- [EXERCISE] Print the lines that start the entries and continue through the one holding "margin-left: 0 ->", please, exactly and with the pictures omitted.

(Records from a dataset)
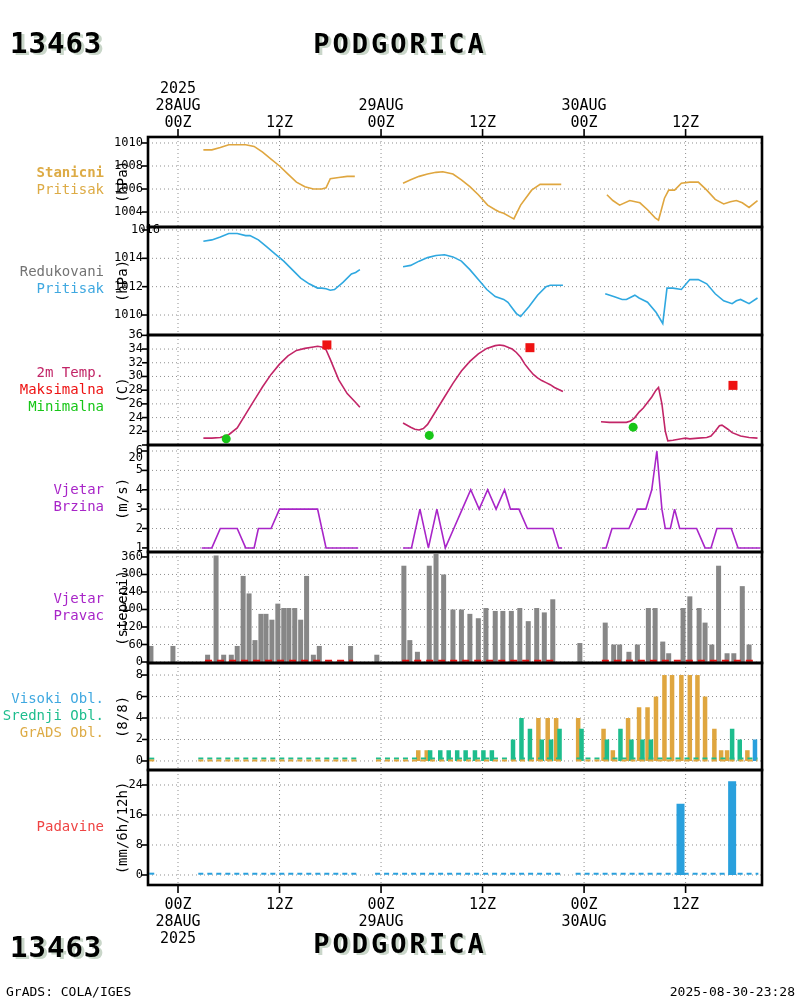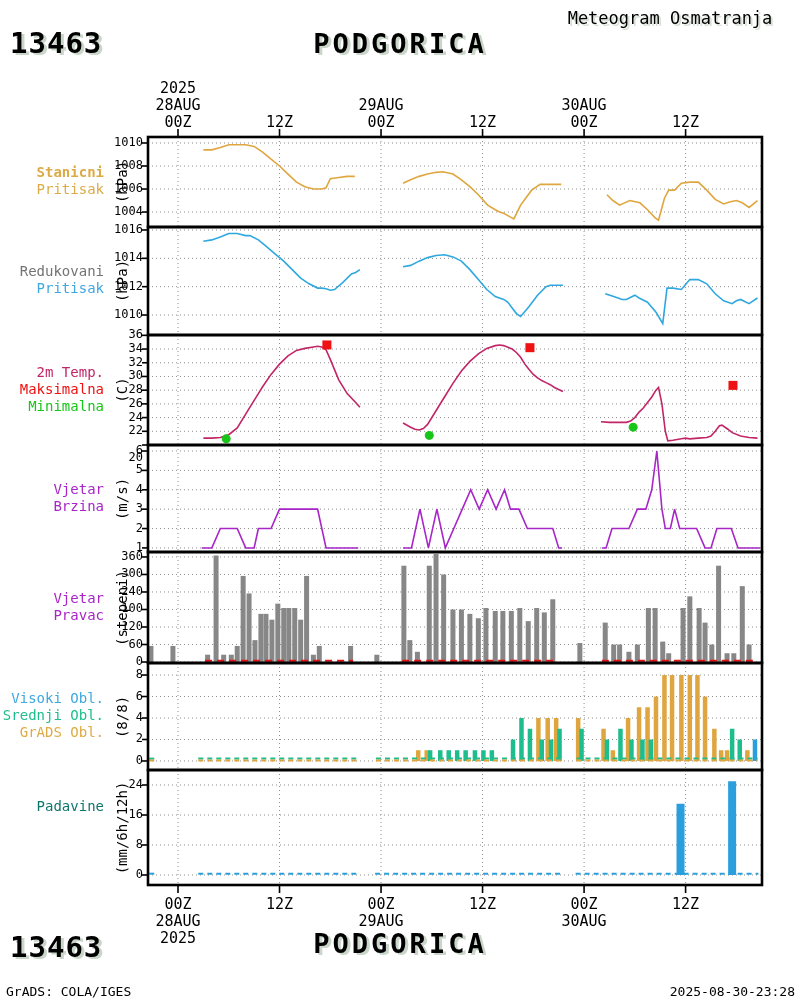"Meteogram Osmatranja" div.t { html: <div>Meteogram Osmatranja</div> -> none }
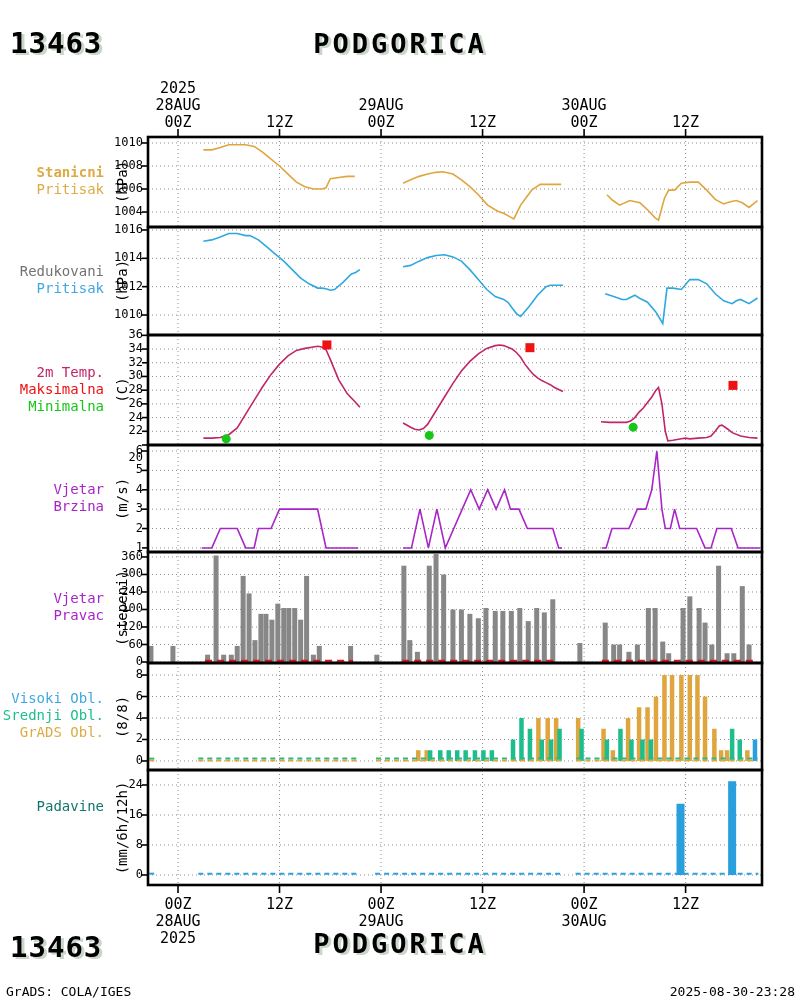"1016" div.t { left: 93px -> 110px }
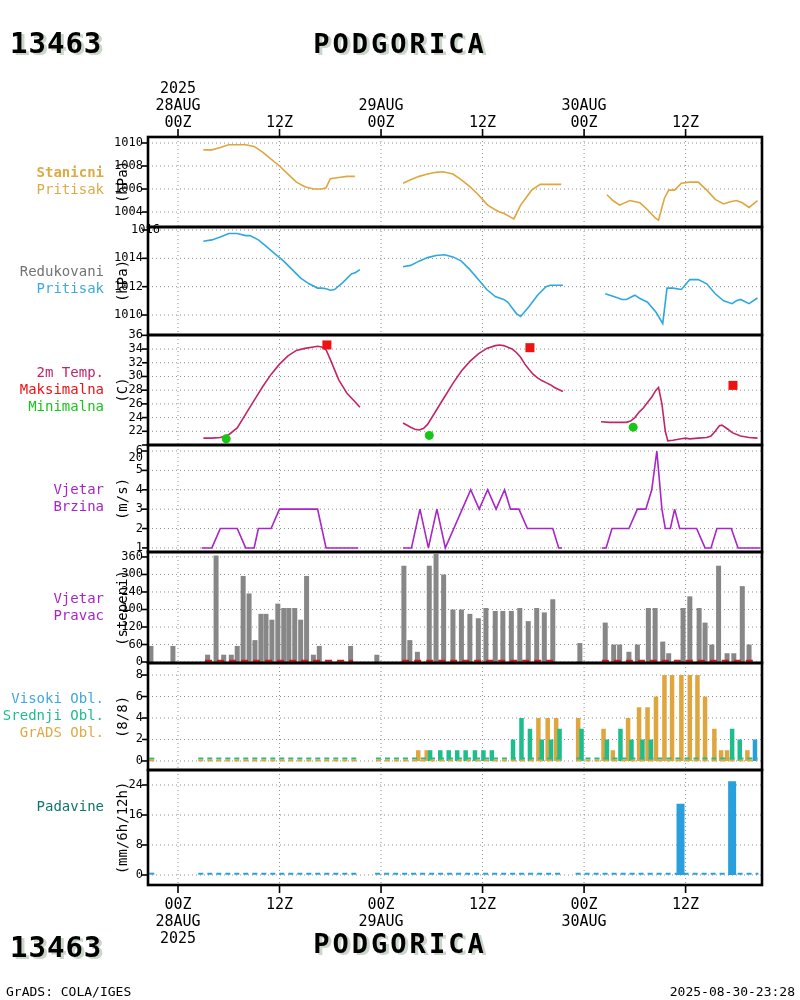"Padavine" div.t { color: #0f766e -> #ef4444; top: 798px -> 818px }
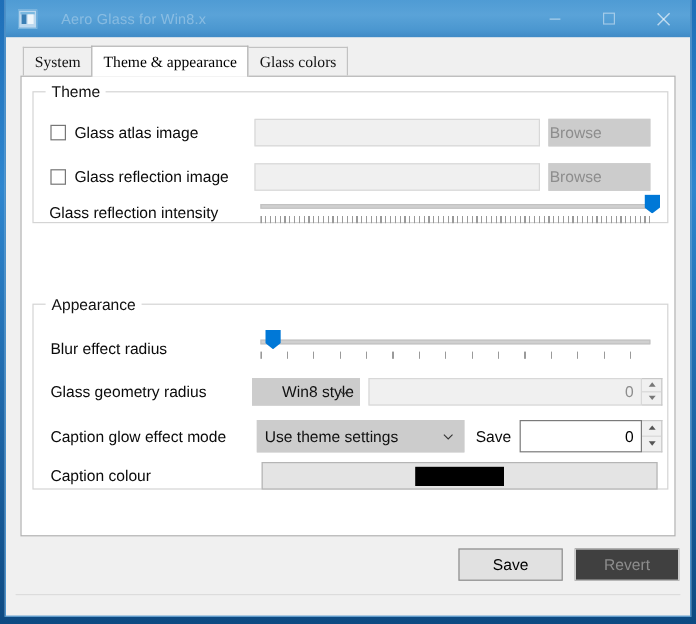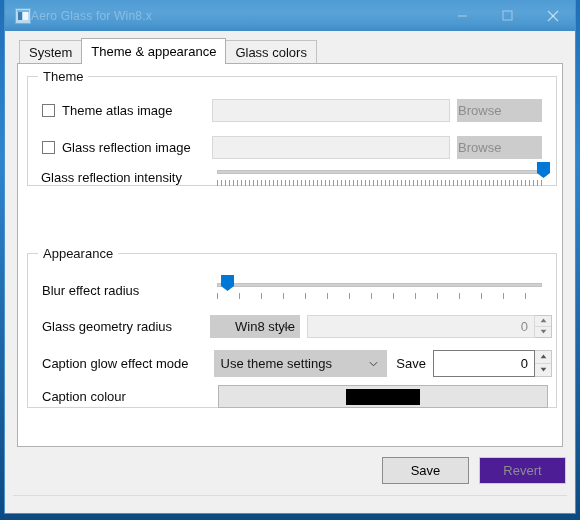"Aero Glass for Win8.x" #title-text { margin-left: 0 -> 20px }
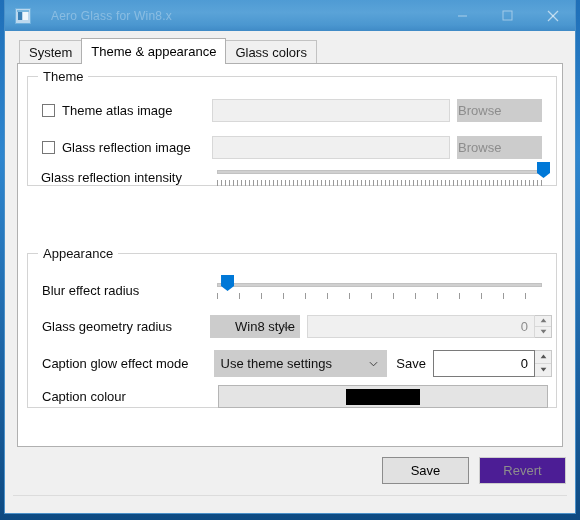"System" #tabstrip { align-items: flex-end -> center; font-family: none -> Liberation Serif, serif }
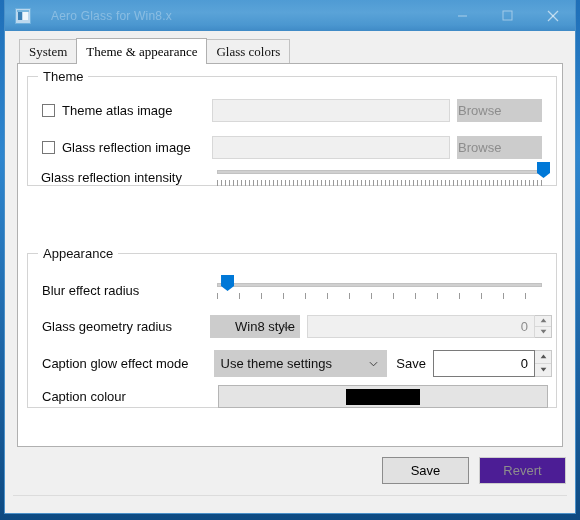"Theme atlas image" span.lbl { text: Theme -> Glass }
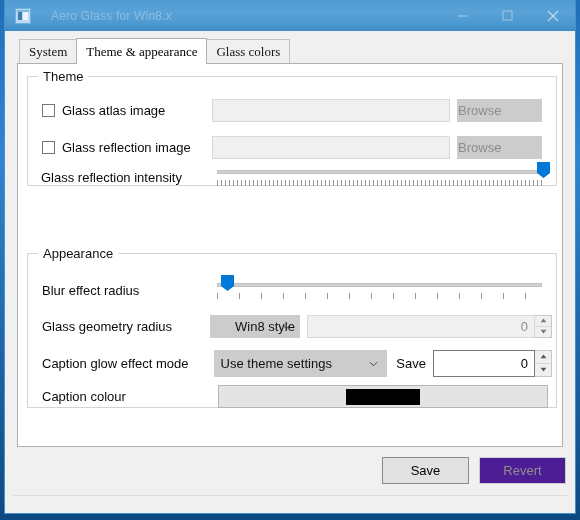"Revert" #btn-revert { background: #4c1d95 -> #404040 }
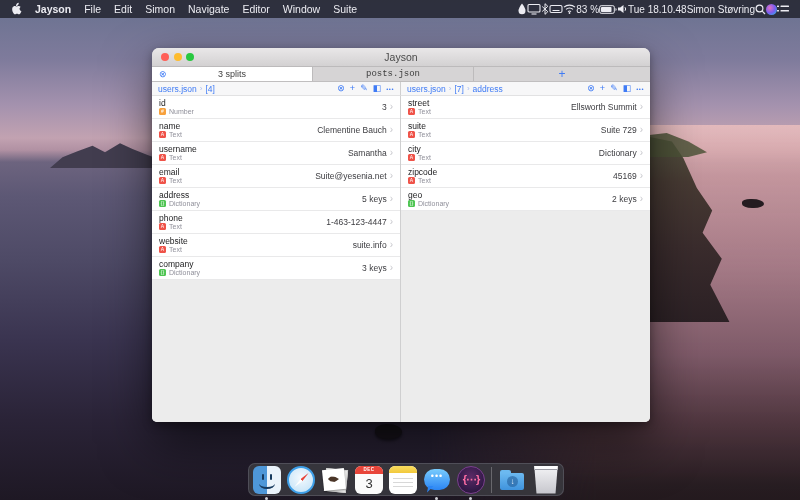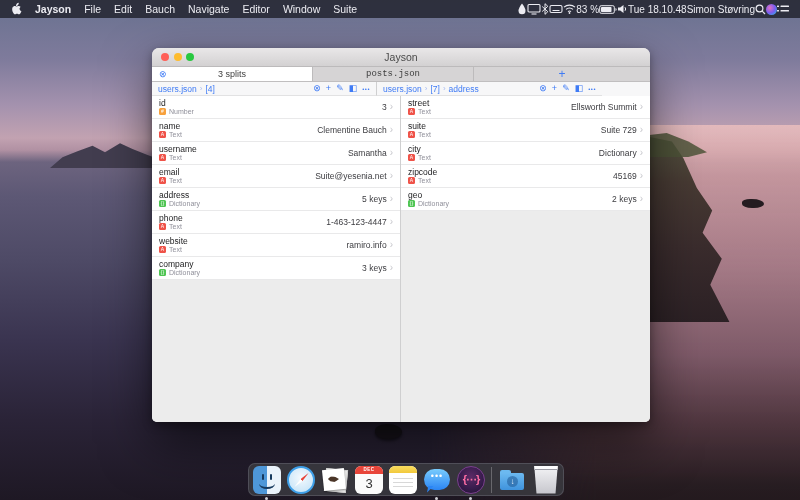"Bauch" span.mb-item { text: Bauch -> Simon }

- [RESULT OF THIS EXERCISE]
"Meteogram Osmatranja" div.t { html: <div>Meteogram Osmatranja</div> -> none }
"1016" div.t { left: 93px -> 110px }
"Padavine" div.t { color: #0f766e -> #ef4444; top: 798px -> 818px }
"Aero Glass for Win8.x" #title-text { margin-left: 0 -> 20px }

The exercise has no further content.